En 2022, la main-d’œuvre totale en santé et services sociaux des secteurs public et privé était 35 % plus nombreuse qu’en 1991, et ce, en tenant compte de l’accroissement de la population et de son vieillissement.* Pourtant, le gouvernement de cette époque qualifiait la situation de surplus de main-d’œuvre.**
Le gouvernement d’aujourd’hui se dédouane de ses choix politiques qui ont miné le réseau de la santé. Il prétend qu’il y a une pénurie de main-d’œuvre alors qu’elle est plus abondante qu’en 1991.
* Anne Plourde, Mythes et réalité de la pénurie de main-d’œuvre en santé et services sociaux au Québec, mai 2024, LaRISSS, IRIS, page 9.
** MSSS, Rapport du groupe de travail national sur les effectifs infirmiers, https://publications.msss.gouv.qc.ca/msss/fichiers/2022/22-945-03W.pdf, 2022, page 3.
La main-d’œuvre infirmière a augmenté de 8 % depuis 1992, et ce, en tenant compte de l’augmentation de la population.* Le président de l’Ordre des infirmières et infirmiers du Québec (OIIQ), Luc Mathieu, cité dans un article dans Le Devoir, affirmait ceci : « On n’en a jamais eu autant au Québec. Depuis 10 ans, ça n’arrête pas d’augmenter »**. Si l’on compare le Québec aux autres provinces canadiennes, le ratio d’infirmières par habitant est généralement à l’avantage du Québec. Les dernières données de l’OIIQ indiquent que le Québec compte 7,74 infirmières par 1 000 habitants, se classant avantageusement par rapport à l’Ontario qui connaît un ratio de 6,37/1 000.***
* Anne Plourde, Mythes et réalité de la pénurie de main-d’œuvre en santé et services sociaux au Québec, mai 2024, LaRISSS, IRIS, page 10.
** Le Devoir (Lia Lévesque, La Presse canadienne), https://www.ledevoir.com/societe/sante/771830/il-n-y-a-jamais-eu-autant-d-infirmieres-au-quebec, 22 novembre 2022.
*** OIIQ, Rapport statistique sur l’effectif infirmier et la relève infirmière du Québec 2022-2023, https://www.oiiq.org/documents/20147/26586017/oiiq-rapport-statistique-23-VF.pdf/6f710838-6645-eef2-90f6-152b5400d34a#:~:text=En%202022%2D2023%2C%202%20423,lutte%20contre%20la%20COVID%2D19, page 16.

- Objectif de l'exercice -
Transcrivez sans rien changer le passage du texte sur la main-d'œuvre en santé qui commence aux mots « En 2022, la » et s'arrête après « IRIS, page 9. ».

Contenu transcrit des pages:
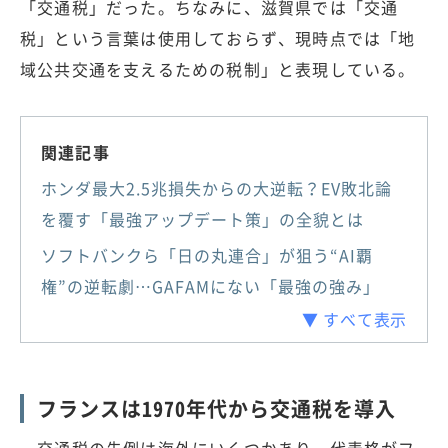
「交通税」だった。ちなみに、滋賀県では「交通
税」という言葉は使用しておらず、現時点では「地
域公共交通を支えるための税制」と表現している。
関連記事
ホンダ最大2.5兆損失からの大逆転？EV敗北論
を覆す「最強アップデート策」の全貌とは
ソフトバンクら「日の丸連合」が狙う“AI覇
権”の逆転劇…GAFAMにない「最強の強み」
▼ すべて表示
フランスは1970年代から交通税を導入
交通税の先例は海外にいくつかあり、代表格がフ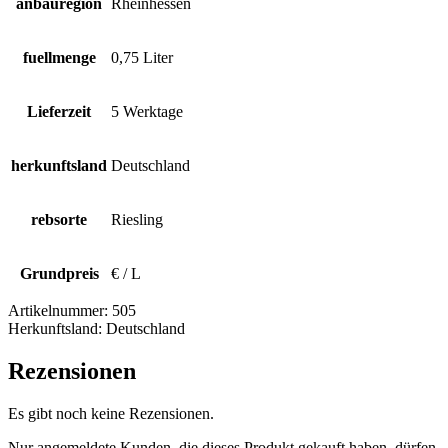
anbauregion
Rheinhessen
fuellmenge
0,75 Liter
Lieferzeit
5 Werktage
herkunftsland
Deutschland
rebsorte
Riesling
Grundpreis
€ / L
Artikelnummer:
505
Herkunftsland:
Deutschland
Rezensionen
Es gibt noch keine Rezensionen.
Nur angemeldete Kunden, die dieses Produkt gekauft haben, dürfen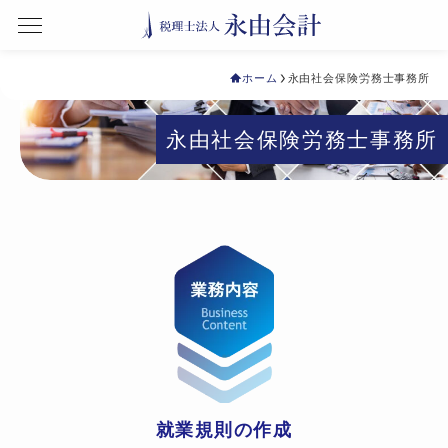
ホーム
永由社会保険労務士事務所
永由社会保険労務士事務所
就業規則の作成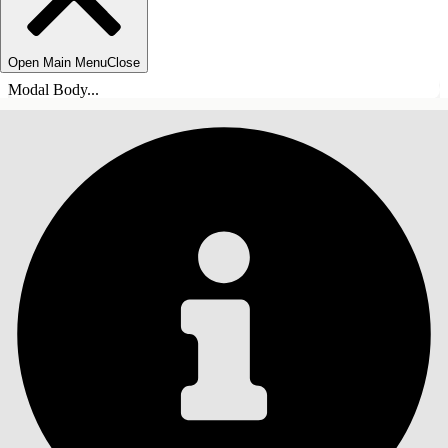
Open Main Menu
Close
Modal Body...
SISÄLLYSLUETTELO
Haku
Näytä sisällysluettelo
Sisällysluettelo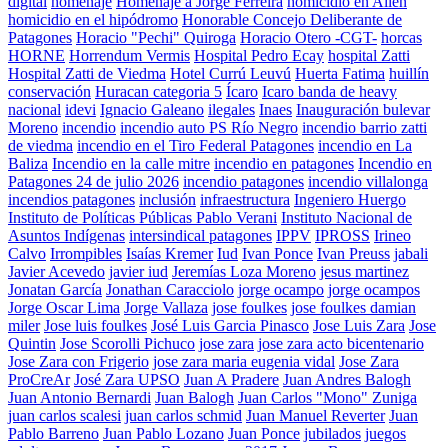
digital
homenaje
Homenaje a Jorge Ferreira
homicidio en Allen
homicidio en el hipódromo
Honorable Concejo Deliberante de
Patagones
Horacio "Pechi" Quiroga
Horacio Otero -CGT-
horcas
HORNE
Horrendum Vermis
Hospital Pedro Ecay
hospital Zatti
Hospital Zatti de Viedma
Hotel Currú Leuvú
Huerta Fatima
huillín
conservación
Huracan categoria 5
Ícaro
Icaro banda de heavy
nacional
idevi
Ignacio Galeano
ilegales
Inaes
Inauguración bulevar
Moreno
incendio
incendio auto PS Río Negro
incendio barrio zatti
de viedma
incendio en el Tiro Federal Patagones
incendio en La
Baliza
Incendio en la calle mitre
incendio en patagones
Incendio en
Patagones 24 de julio 2026
incendio patagones
incendio villalonga
incendios patagones
inclusión
infraestructura
Ingeniero Huergo
Instituto de Políticas Públicas Pablo Verani
Instituto Nacional de
Asuntos Indígenas
intersindical patagones
IPPV
IPROSS
Irineo
Calvo
Irrompibles
Isaías Kremer
Iud
Ivan Ponce
Ivan Preuss
jabali
Javier Acevedo
javier iud
Jeremías Loza Moreno
jesus martinez
Jonatan García
Jonathan Caracciolo
jorge ocampo
jorge ocampos
Jorge Oscar Lima
Jorge Vallaza
jose foulkes
jose foulkes damian
miler
Jose luis foulkes
José Luis Garcia Pinasco
Jose Luis Zara
Jose
Quintin
Jose Scorolli Pichuco
jose zara
jose zara acto bicentenario
Jose Zara con Frigerio
jose zara maria eugenia vidal
Jose Zara
ProCreAr
José Zara UPSO
Juan A Pradere
Juan Andres Balogh
Juan Antonio Bernardi
Juan Balogh
Juan Carlos "Mono" Zuniga
juan carlos scalesi
juan carlos schmid
Juan Manuel Reverter
Juan
Pablo Barreno
Juan Pablo Lozano
Juan Ponce
jubilados
juegos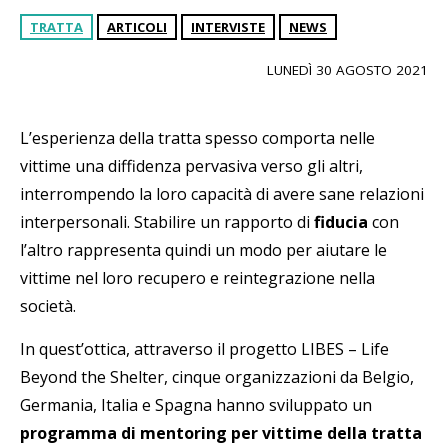
TRATTA
ARTICOLI
INTERVISTE
NEWS
LUNEDÌ 30 AGOSTO 2021
L’esperienza della tratta spesso comporta nelle
vittime una diffidenza pervasiva verso gli altri,
interrompendo la loro capacità di avere sane relazioni
interpersonali. Stabilire un rapporto di
fiducia
con
l’altro rappresenta quindi un modo per aiutare le
vittime nel loro recupero e reintegrazione nella
società.
In quest’ottica, attraverso il progetto LIBES – Life
Beyond the Shelter, cinque organizzazioni da Belgio,
Germania, Italia e Spagna hanno sviluppato un
programma di mentoring per vittime della tratta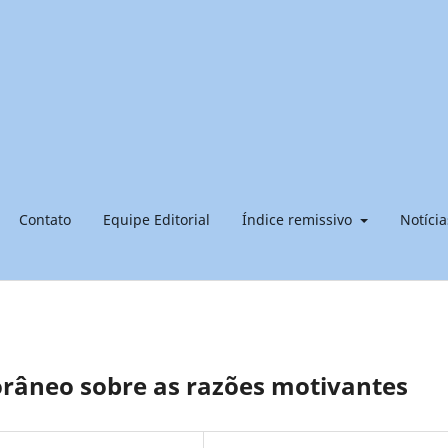
Contato
Equipe Editorial
Índice remissivo
Notícia
râneo sobre as razões motivantes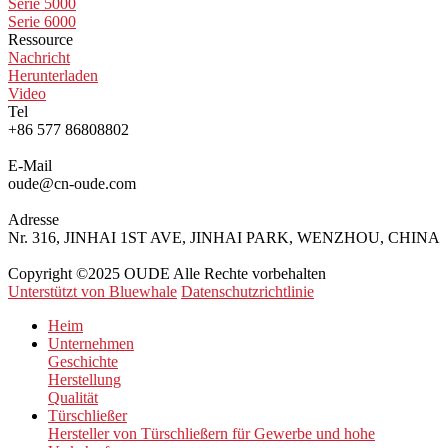
Serie 5000
Serie 6000
Ressource
Nachricht
Herunterladen
Video
Tel
+86 577 86808802
E-Mail
oude@cn-oude.com
Adresse
Nr. 316, JINHAI 1ST AVE, JINHAI PARK, WENZHOU, CHINA
Copyright ©2025 OUDE Alle Rechte vorbehalten
Unterstützt von Bluewhale
Datenschutzrichtlinie
Heim
Unternehmen
Geschichte
Herstellung
Qualität
Türschließer
Hersteller von Türschließern für Gewerbe und hohe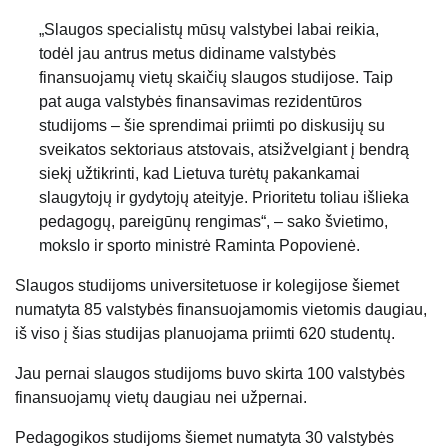
„Slaugos specialistų mūsų valstybei labai reikia,
todėl jau antrus metus didiname valstybės
finansuojamų vietų skaičių slaugos studijose. Taip
pat auga valstybės finansavimas rezidentūros
studijoms – šie sprendimai priimti po diskusijų su
sveikatos sektoriaus atstovais, atsižvelgiant į bendrą
siekį užtikrinti, kad Lietuva turėtų pakankamai
slaugytojų ir gydytojų ateityje. Prioritetu toliau išlieka
pedagogų, pareigūnų rengimas“, – sako švietimo,
mokslo ir sporto ministrė Raminta Popovienė.
Slaugos studijoms universitetuose ir kolegijose šiemet
numatyta 85 valstybės finansuojamomis vietomis daugiau,
iš viso į šias studijas planuojama priimti 620 studentų.
Jau pernai slaugos studijoms buvo skirta 100 valstybės
finansuojamų vietų daugiau nei užpernai.
Pedagogikos studijoms šiemet numatyta 30 valstybės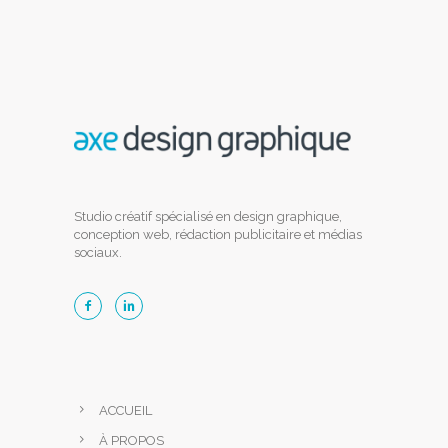
Studio créatif spécialisé en design graphique,
conception web, rédaction publicitaire et médias
sociaux.
ACCUEIL
À PROPOS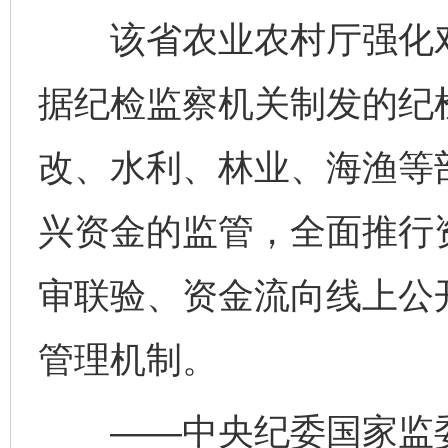
该省农业农村厅强化对
据纪检监察机关制发的纪
改、水利、林业、海渔等
兴资金的监管，全面推行
审联验、资金流向线上公
管理机制。
——中央纪委国家监委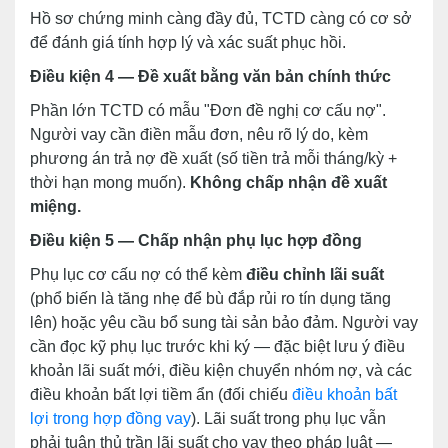
Hồ sơ chứng minh càng đầy đủ, TCTD càng có cơ sở
để đánh giá tính hợp lý và xác suất phục hồi.
Điều kiện 4 — Đề xuất bằng văn bản chính thức
Phần lớn TCTD có mẫu "Đơn đề nghị cơ cấu nợ".
Người vay cần điền mẫu đơn, nêu rõ lý do, kèm
phương án trả nợ đề xuất (số tiền trả mỗi tháng/kỳ +
thời hạn mong muốn).
Không chấp nhận đề xuất
miệng.
Điều kiện 5 — Chấp nhận phụ lục hợp đồng
Phụ lục cơ cấu nợ có thể kèm
điều chỉnh lãi suất
(phổ biến là tăng nhẹ để bù đắp rủi ro tín dụng tăng
lên) hoặc yêu cầu bổ sung tài sản bảo đảm. Người vay
cần đọc kỹ phụ lục trước khi ký — đặc biệt lưu ý điều
khoản lãi suất mới, điều kiện chuyển nhóm nợ, và các
điều khoản bất lợi tiềm ẩn (đối chiếu
điều khoản bất
lợi trong hợp đồng vay
). Lãi suất trong phụ lục vẫn
phải tuân thủ trần lãi suất cho vay theo pháp luật —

- Réponse attendue -
En 2022, la main-d’œuvre totale en santé et services sociaux des secteurs public et privé était 35 % plus nombreuse qu’en 1991, et ce, en tenant compte de l’accroissement de la population et de son vieillissement.* Pourtant, le gouvernement de cette époque qualifiait la situation de surplus de main-d’œuvre.**
Le gouvernement d’aujourd’hui se dédouane de ses choix politiques qui ont miné le réseau de la santé. Il prétend qu’il y a une pénurie de main-d’œuvre alors qu’elle est plus abondante qu’en 1991.
* Anne Plourde, Mythes et réalité de la pénurie de main-d’œuvre en santé et services sociaux au Québec, mai 2024, LaRISSS, IRIS, page 9.